Some clues here or pointers to some working examples using the new versions of qemu and spice would be much appreciated.

----------

## gerdesj

This isn't a decent response to your real question but have you considered using something like libvirtd to do the complicated stuff?

I don't really know exactly what spice brings to the show (looks graphics related) but I do know that I run up several VMs on my laptop as needed and they just work.  I use the console or RDP or VNC or ssh etc to get at them as required.  I use KDE but libvirtd is a GTK job and it still just works.

It really depends on whether you just want to get the job done or fix a particular snag.  I don't know your use case but for me libvirtd generally gets the job done.

Cheers

Jon

----------

## dufeu

 *gerdesj wrote:*   

> I don't really know exactly what spice brings to the show (looks graphics related) ..

 

Spice allows for a number of 'ease of use' features including transparent cut&paste between host and guesst, transparent file transfers and such.

I especially like the whole transparent mouse focus thing between host and guest.

Previously, you would invoke your qemu guest, then qemu would wait until you started the 'spicec' server. Once the spicec server started, qemu would open it's window and start.

The qemu/spice upgrades are supposed to mean that 'spicec' server is no longer needed nor provided.

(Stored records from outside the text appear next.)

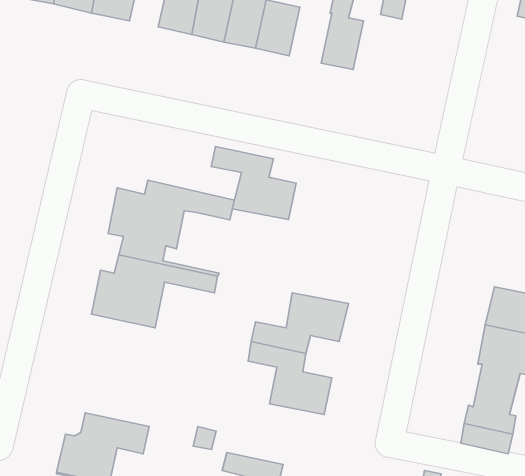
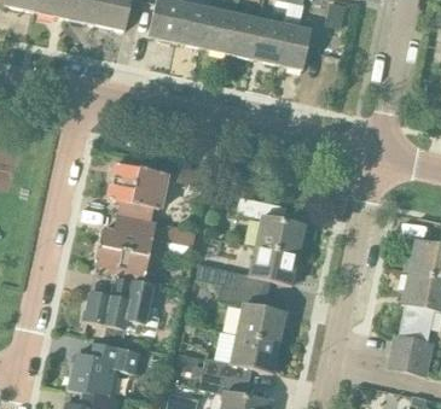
building: none -> [251,19,285,64]
building: [211,147,296,220] -> [237,197,304,255]
building: none -> [82,280,152,333]
building: none -> [202,334,279,382]

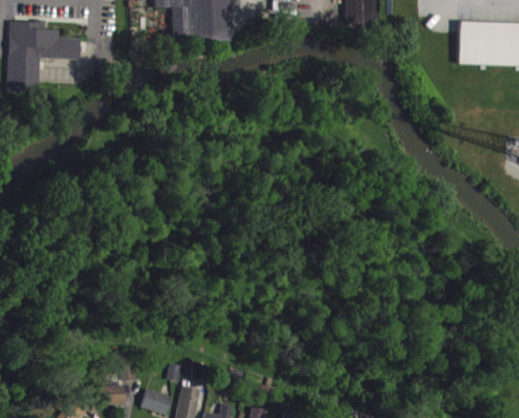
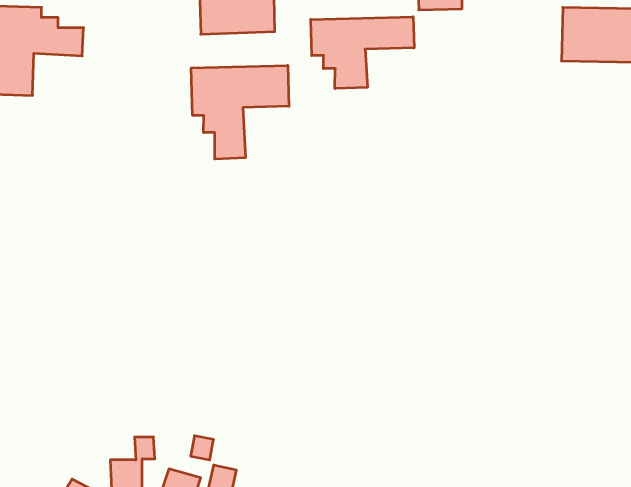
building: none -> [311,17,414,89]
building: none -> [191,65,289,159]

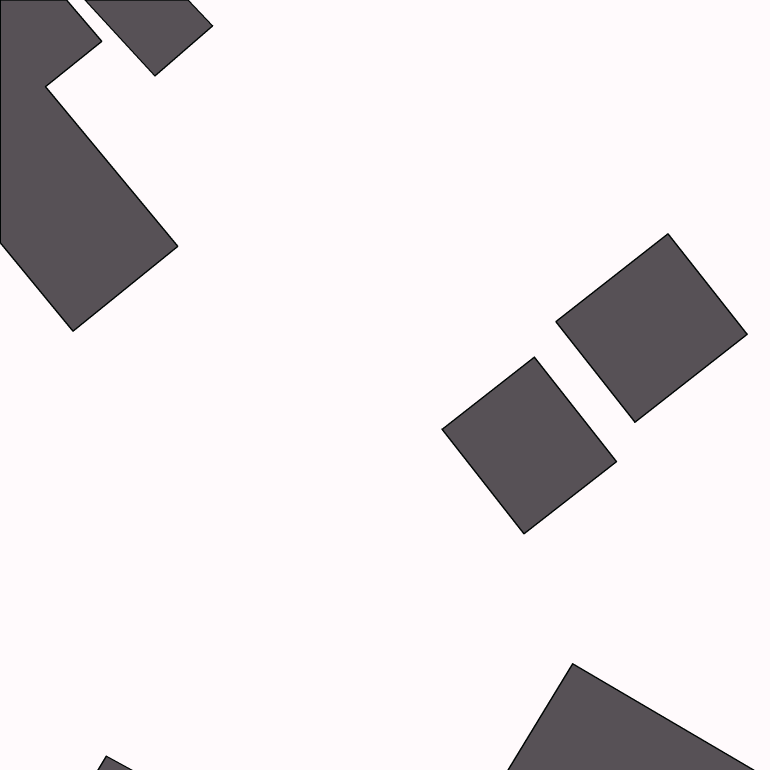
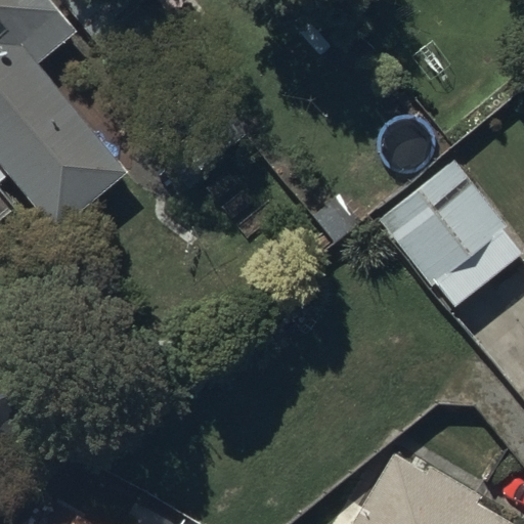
building: [442,357,616,534] -> none

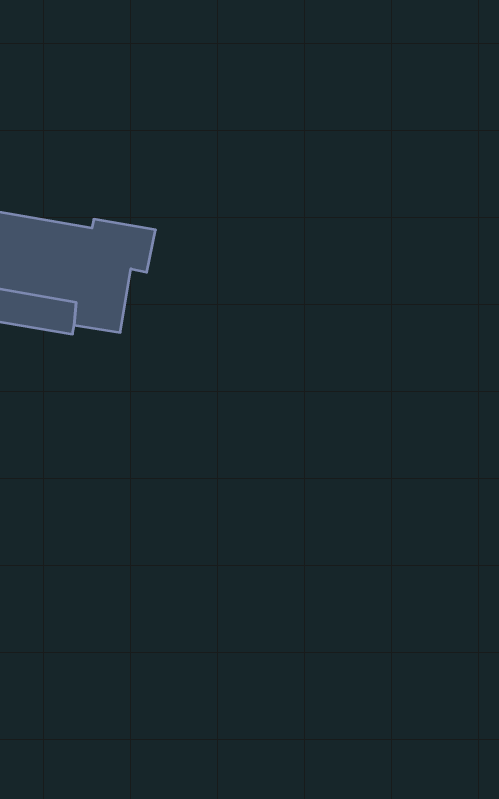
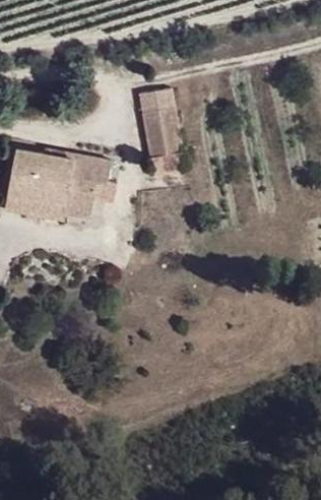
building: none -> [139,88,183,157]

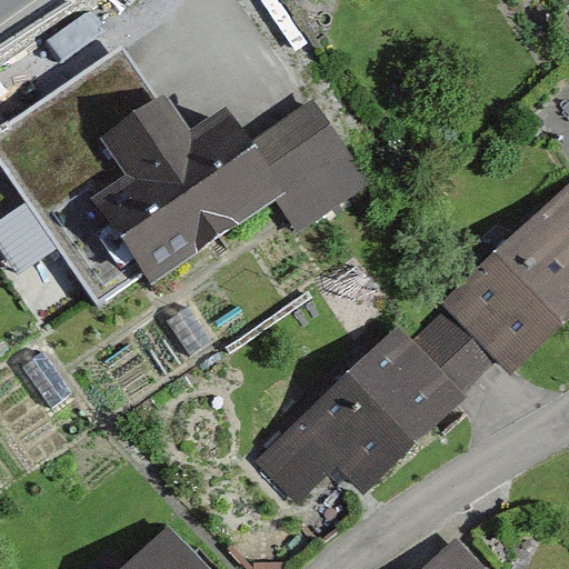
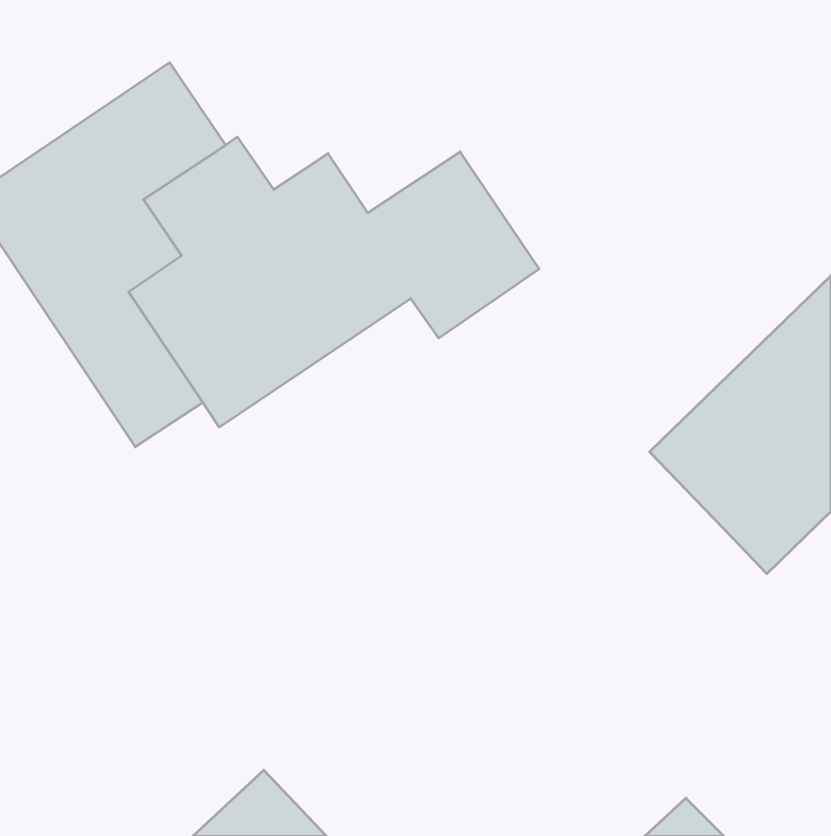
building: [254,305,493,500] -> none

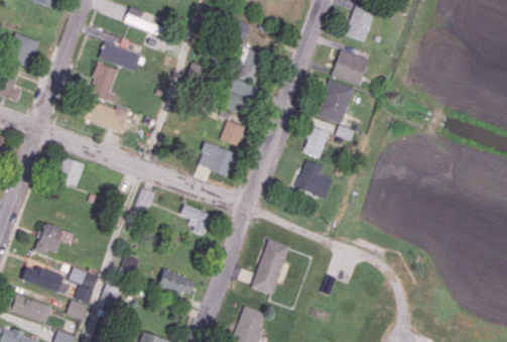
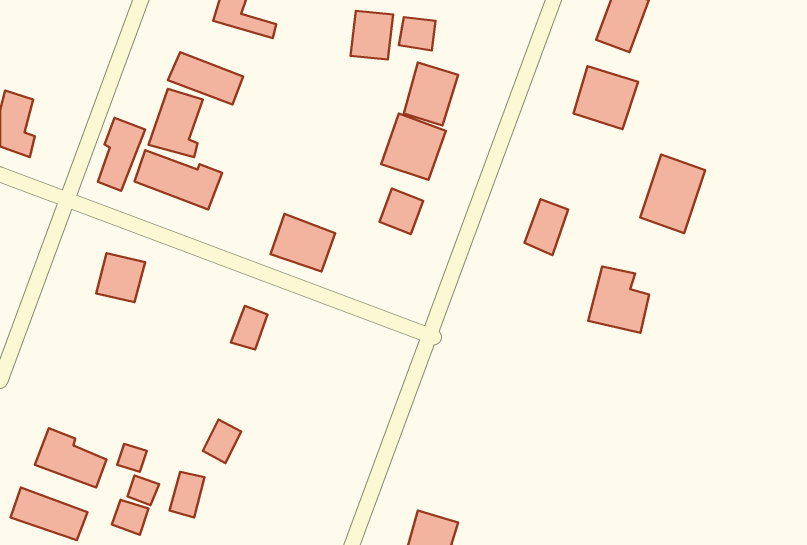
building: none -> [351,11,393,59]
building: [7,33,38,67] -> none
building: [316,79,354,124] -> [640,155,705,233]
building: none -> [98,118,145,191]
building: [198,142,235,176] -> [271,214,335,272]
building: [296,160,332,199] -> [588,267,649,333]
building: [180,205,211,233] -> none
building: [36,224,62,254] -> none
building: [251,239,289,296] -> none
building: [157,269,196,299] -> none

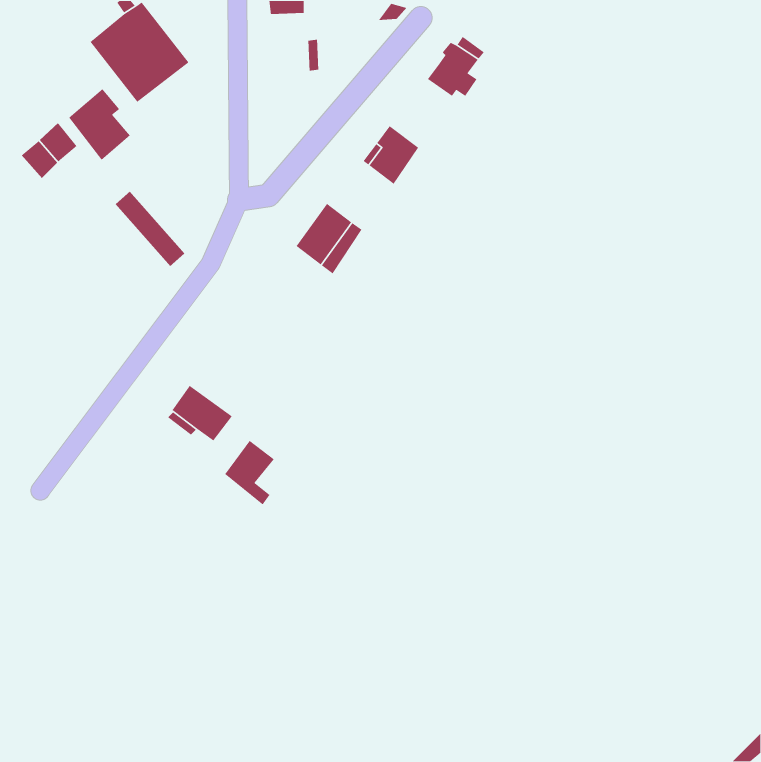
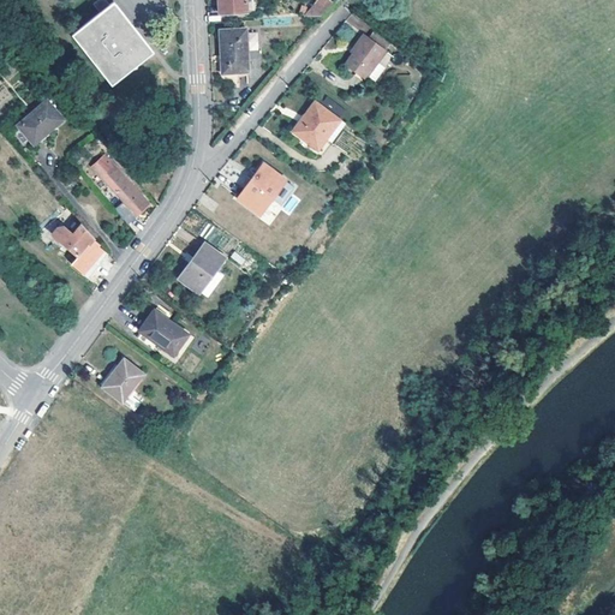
building: none -> [219,28,247,72]
building: [68,88,131,161] -> none
building: none -> [53,223,108,277]
building: none -> [179,243,223,293]
building: [224,440,275,505] -> [102,358,143,411]

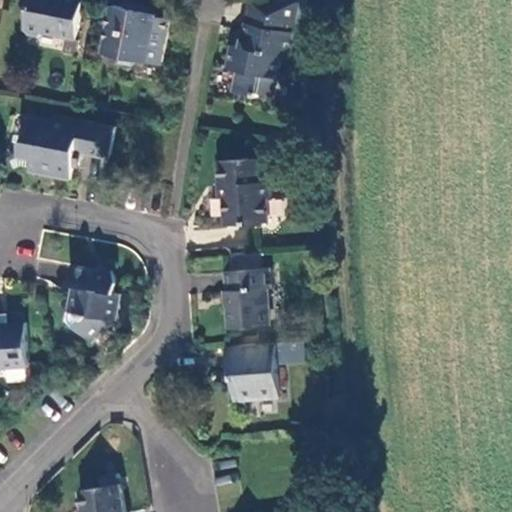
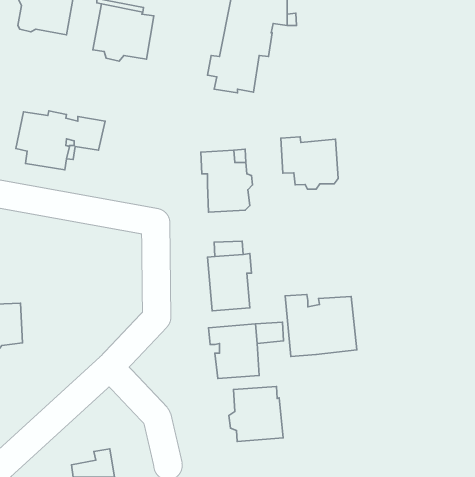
building: none -> [281,137,338,189]
building: [67,269,132,344] -> none
building: none -> [285,295,357,357]
building: none -> [229,387,283,442]

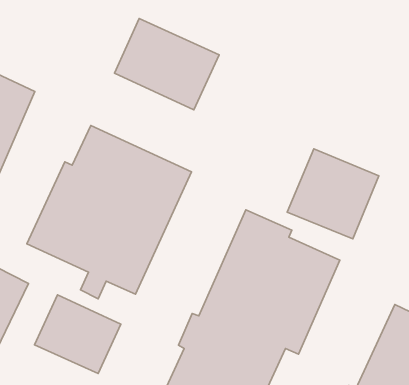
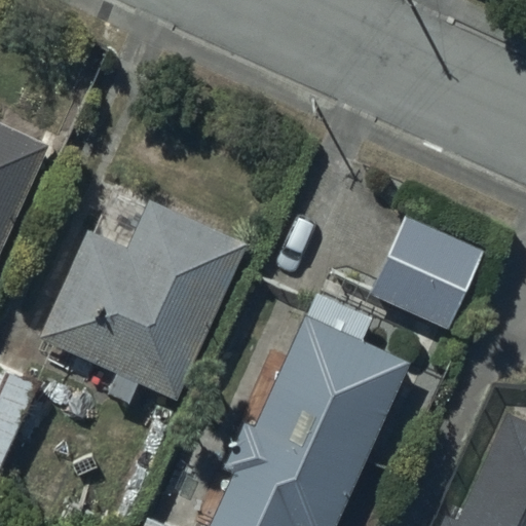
building: [114,19,219,110] -> none
building: [35,295,121,373] -> none

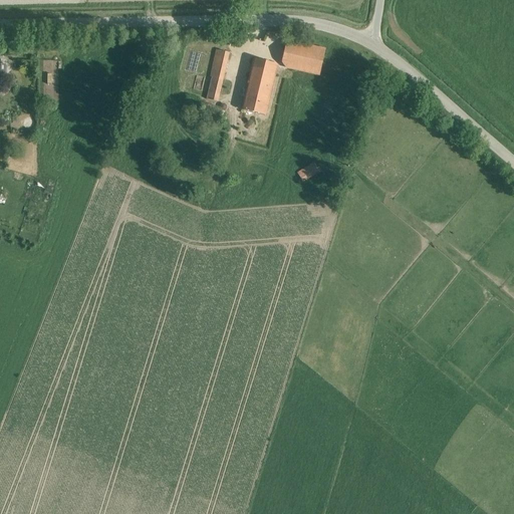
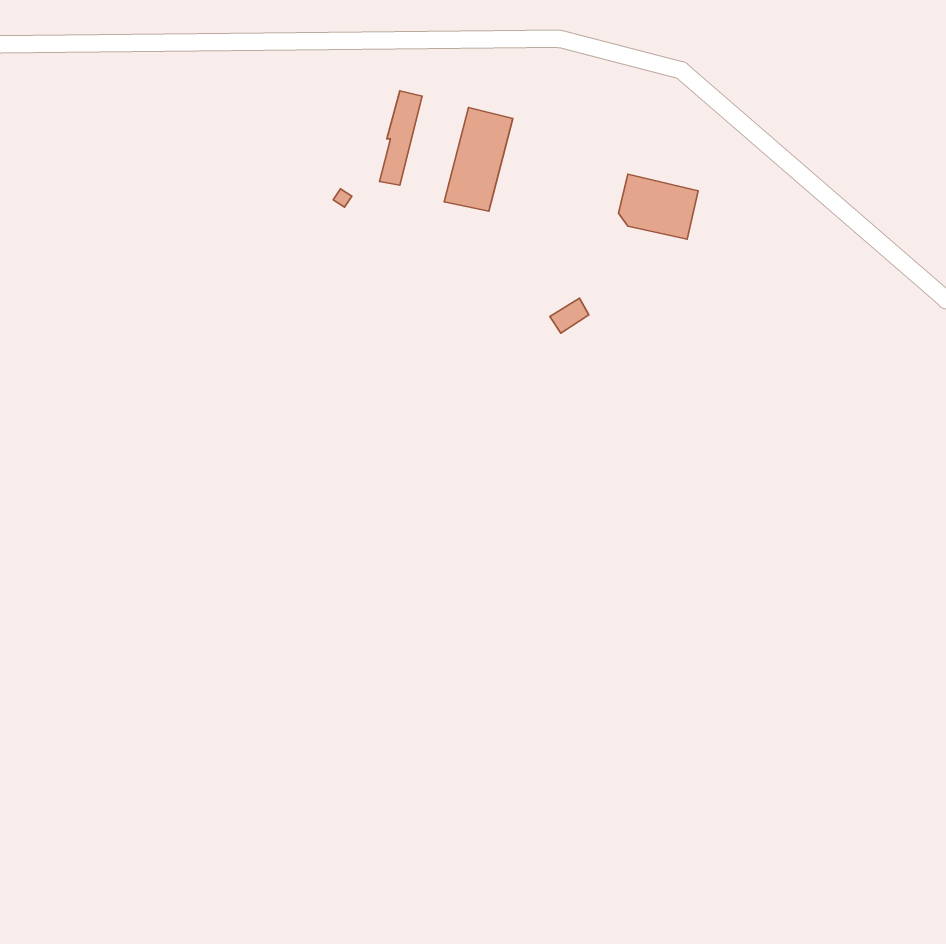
building: [282,39,325,74] -> [619,174,698,239]

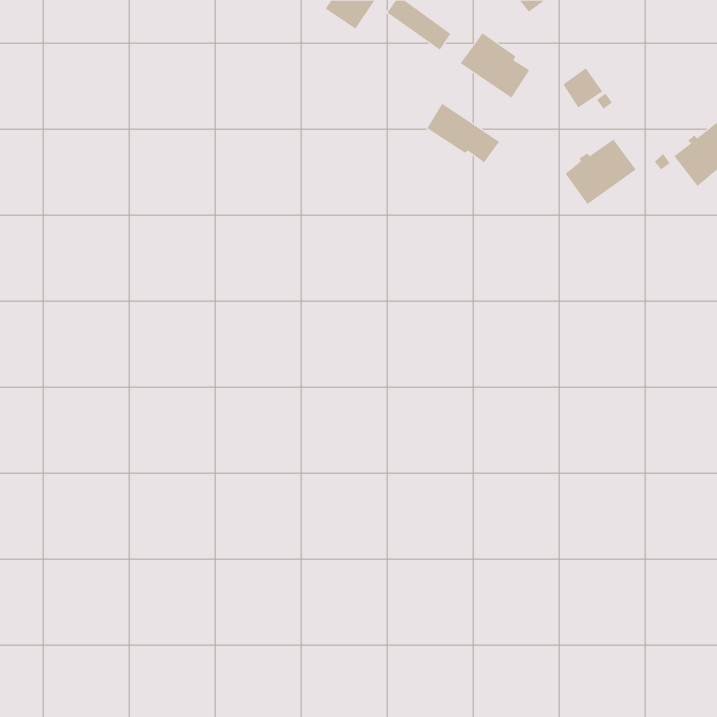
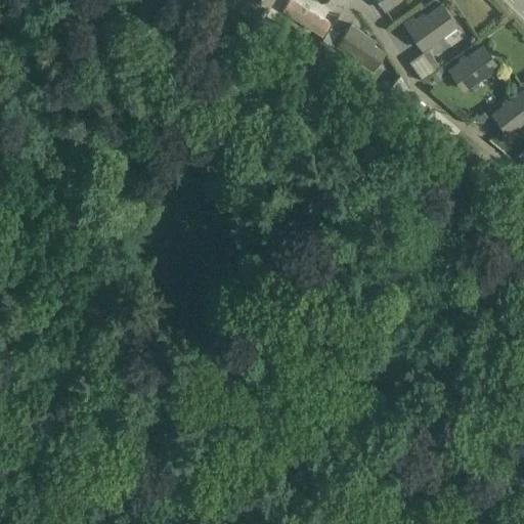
building: none -> [405,5,457,49]
building: [427,103,500,163] -> none
building: [565,139,636,205] -> [448,45,500,93]

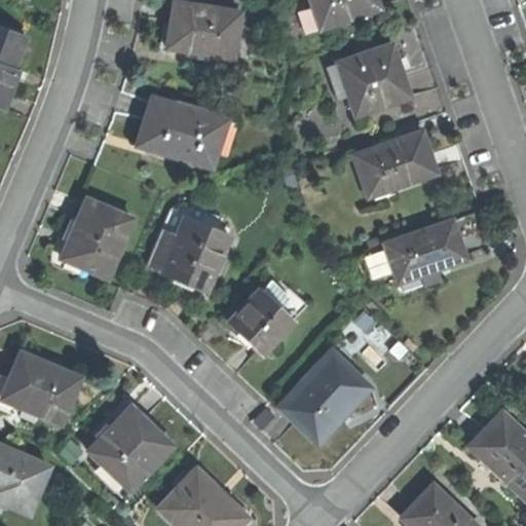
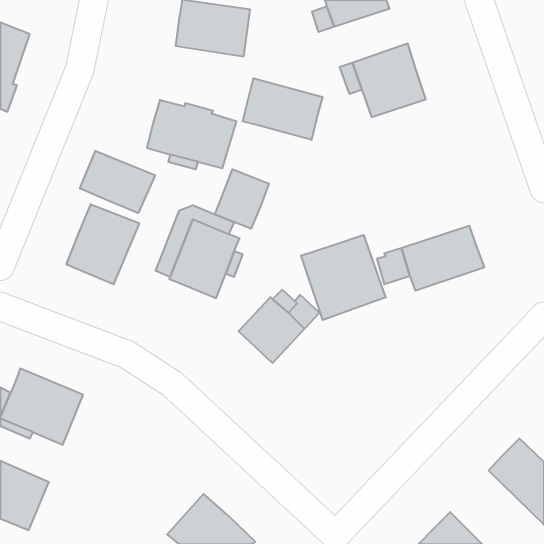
building: none -> [243,78,322,140]
building: [355,130,437,194] -> none
building: none -> [80,151,155,213]
building: none -> [215,169,269,229]
building: none -> [301,235,386,320]
building: [281,350,370,439] -> none
building: [87,412,171,495] -> none

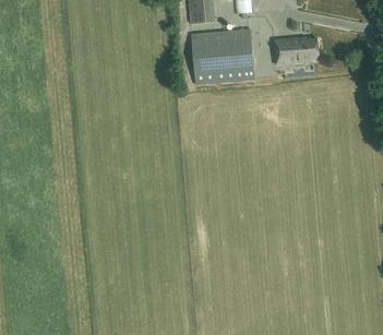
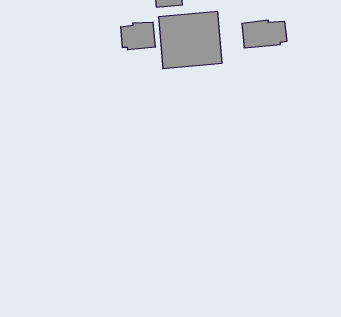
building: none -> [121,22,155,50]

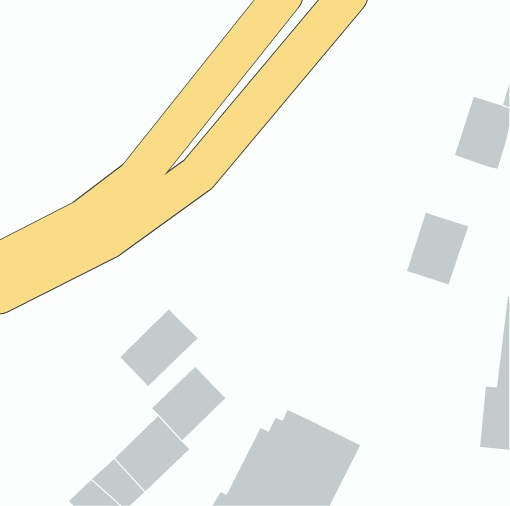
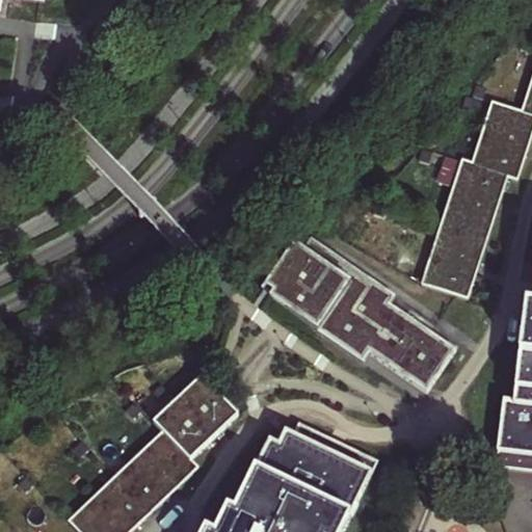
building: none -> [442,158,507,235]
building: none -> [265,229,455,393]
building: [119,309,199,387] -> none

It's not something critical for me. Currently, I only use my guests as testbeds for tyring new packages, trialing -9999 ebuilds before putting them on my production (mostly video related) pcs and I have one 32bit guest for building x86 gentoo packages for later distribution to the 32bit pcs on my network.

As far as libvirt goes, I'm sort of 'old skool' in that I don't like inserting extra layers if I have a choice. It's a personal thing.  :Wink: 

I'll puzzle it out eventually. For my 32bit gentoo package building guest, I'm already invoking that without spice so that I can keep it's packages up to date.

----------

## dufeu

restated the original post based on new information

----------